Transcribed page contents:
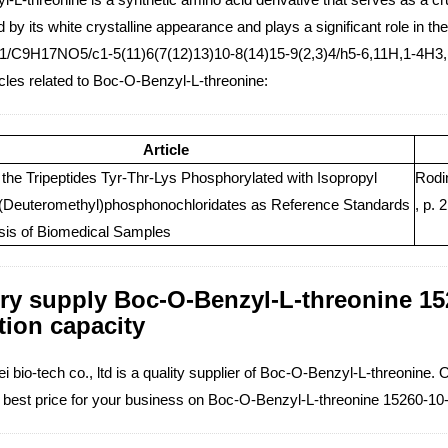
 by its white crystalline appearance and plays a significant role in 
1/C9H17NO5/c1-5(11)6(7(12)13)10-8(14)15-9(2,3)4/h5-6,11H,1-4H3,(
icles related to Boc-O-Benzyl-L-threonine:
Article
 the Tripeptides Tyr-Thr-Lys Phosphorylated with Isopropyl
Rodi
 (Deuteromethyl)phosphonochloridates as Reference Standards
, p. 
ysis of Biomedical Samples
ry supply Boc-O-Benzyl-L-threonine 152
tion capacity
 bio-tech co., ltd is a quality supplier of Boc-O-Benzyl-L-threonine. 
e best price for your business on Boc-O-Benzyl-L-threonine 15260-10-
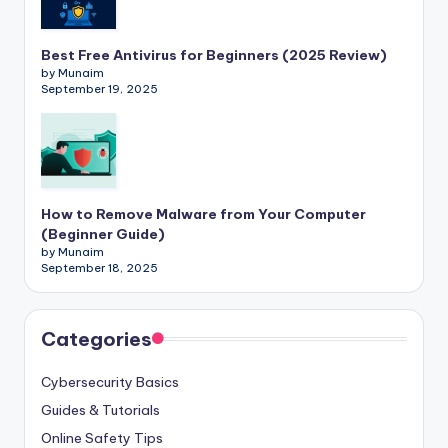
Best Free Antivirus for Beginners (2025 Review)
by Munaim
September 19, 2025
How to Remove Malware from Your Computer
(Beginner Guide)
by Munaim
September 18, 2025
Categories
Cybersecurity Basics
Guides & Tutorials
Online Safety Tips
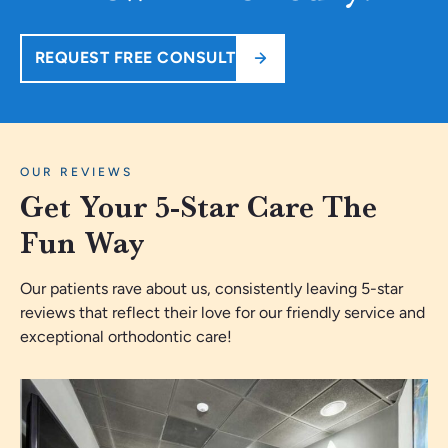
REQUEST FREE CONSULT
OUR REVIEWS
Get Your 5-Star Care The
Fun Way
Our patients rave about us, consistently leaving 5-star
reviews that reflect their love for our friendly service and
exceptional orthodontic care!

## Exercise aim:
Write all the entries again word for word, minus the pictures.

## Exercise solution:
 by its white crystalline appearance and plays a significant role in 
1/C9H17NO5/c1-5(11)6(7(12)13)10-8(14)15-9(2,3)4/h5-6,11H,1-4H3,(
icles related to Boc-O-Benzyl-L-threonine:
Article
 the Tripeptides Tyr-Thr-Lys Phosphorylated with Isopropyl
Rodi
 (Deuteromethyl)phosphonochloridates as Reference Standards
, p. 
ysis of Biomedical Samples
ry supply Boc-O-Benzyl-L-threonine 152
tion capacity
 bio-tech co., ltd is a quality supplier of Boc-O-Benzyl-L-threonine. 
e best price for your business on Boc-O-Benzyl-L-threonine 15260-10-
Best Free Antivirus for Beginners (2025 Review)
by Munaim
September 19, 2025
How to Remove Malware from Your Computer
(Beginner Guide)
by Munaim
September 18, 2025
Categories
Cybersecurity Basics
Guides & Tutorials
Online Safety Tips
REQUEST FREE CONSULT
OUR REVIEWS
Get Your 5-Star Care The
Fun Way
Our patients rave about us, consistently leaving 5-star
reviews that reflect their love for our friendly service and
exceptional orthodontic care!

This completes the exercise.